People who grew up with alcoholic parents usually realize at some point that there are certain behaviors and thought patterns that are happening that are different from other adults.
This realization often comes as a result of problems with relationships, particularly romantic partner relationships. You may have struggled with feelings of inadequacy and depression.
You may also struggle with a mental illness like an anxiety disorder or even bipolar disorder. The situations that people grew up in were similar in some ways but with important differences. This is why everyone did not end up with the same disorders.
The important things to talk about here are the things that are similar between adult children of alcoholics and what you can do to help yourself. If you grew up in a house with an alcoholic parent then your normal emotional ans social development was interfered with in some way.
You were exposed to bad communication and you did not get the emotional support you needed. There was not enough validation of you as a person with individual thoughts, ideas, feelings and identity.
When early programming is screwed up you are left with a brain that does not process and function in the best way to serve you. The proper “software” that you needed to function well as an adult was not installed into your brain’s hard drive.
As an adult you now struggle with feeling adequate and asserting your boundaries. You also may have trouble maintaining a sense of identity and your role in relationships.
There are thought patterns that are inflexible and also work against you. Thought patterns are habits, just like anything else can become a habit. They can be re-programmed with NLP and NLP hypnosis.
Black and white thinking is a typical pattern for people that are ACOA’s. This is when you see situations as rigid and being two sided, with no other possibilities. Things have to be one way or the other and your brain is trapped into this box that you were taught is real.
Catastrophic thinking is also a typical pattern of thought of ACOA’s. This is when your brain begins with one event and projects into the future a series of consequences that you believe will inevitably follow , ultimately ending in your pain or destruction.

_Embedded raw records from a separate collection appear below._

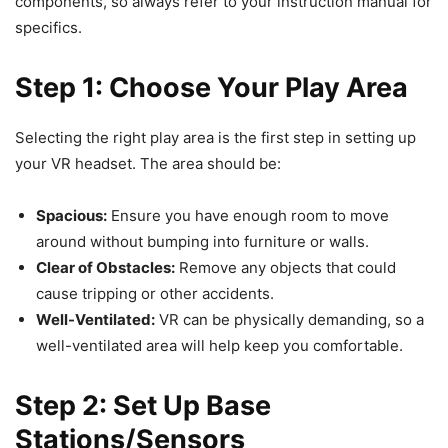
components, so always refer to your instruction manual for
specifics.
Step 1: Choose Your Play Area
Selecting the right play area is the first step in setting up
your VR headset. The area should be:
Spacious:
Ensure you have enough room to move
around without bumping into furniture or walls.
Clear of Obstacles:
Remove any objects that could
cause tripping or other accidents.
Well-Ventilated:
VR can be physically demanding, so a
well-ventilated area will help keep you comfortable.
Step 2: Set Up Base
Stations/Sensors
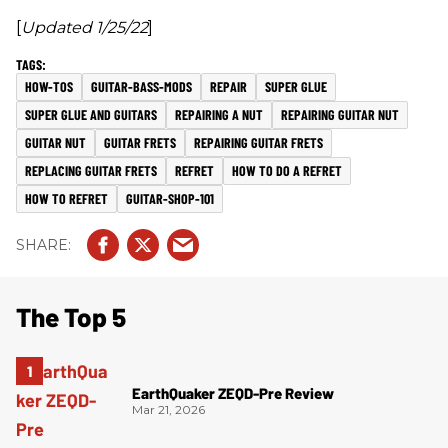
[
Updated 1/25/22
]
HOW-TOS
GUITAR-BASS-MODS
REPAIR
SUPER GLUE
SUPER GLUE AND GUITARS
REPAIRING A NUT
REPAIRING GUITAR NUT
GUITAR NUT
GUITAR FRETS
REPAIRING GUITAR FRETS
REPLACING GUITAR FRETS
REFRET
HOW TO DO A REFRET
HOW TO REFRET
GUITAR-SHOP-101
The Top 5
EarthQuaker ZEQD-Pre Review
Mar 21, 2026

These programs were installed into your brain from early ages and trained into you over time. You were brainwashed into accepting your fate about certain kinds of scenarios.
In order to avoid painful communication, shaming, and other abuse, you had to comply with your alcoholic parent, your codependent parent and other care givers that were revolving around the alcoholic parent.
These coping skills you learned were survival techniques in order for you to stay safe and to feel safe. You endured years of various kinds of emotional / mental abuse.
You were made to focus on needs of the the alcoholic parent.If they were prone to rages, then you were conditioned to always be on alert for anything that would set them off. You had to alter your natural behavior so as not to incur the wrath of the parent.
Your relationship with the non-alcoholic parent was probably not normal either. They may have been a codependent that was catering to the alcoholic and they may also have had other mental disorders or at least emotional problems from living in the situation themselves.
In order to overcome the thought patterns that are working against you now, you need to identify what they are and why they are not serving you.
Your life can improve and you can have more possibilities and options open to you, if you can understand what parts of your thinking are programs that other people installed into you.
Seeing the difference between your own thoughts and feelings as opposed to those that were trained into you, is a step towards being able to be true to yourself and have more possibilities open to you.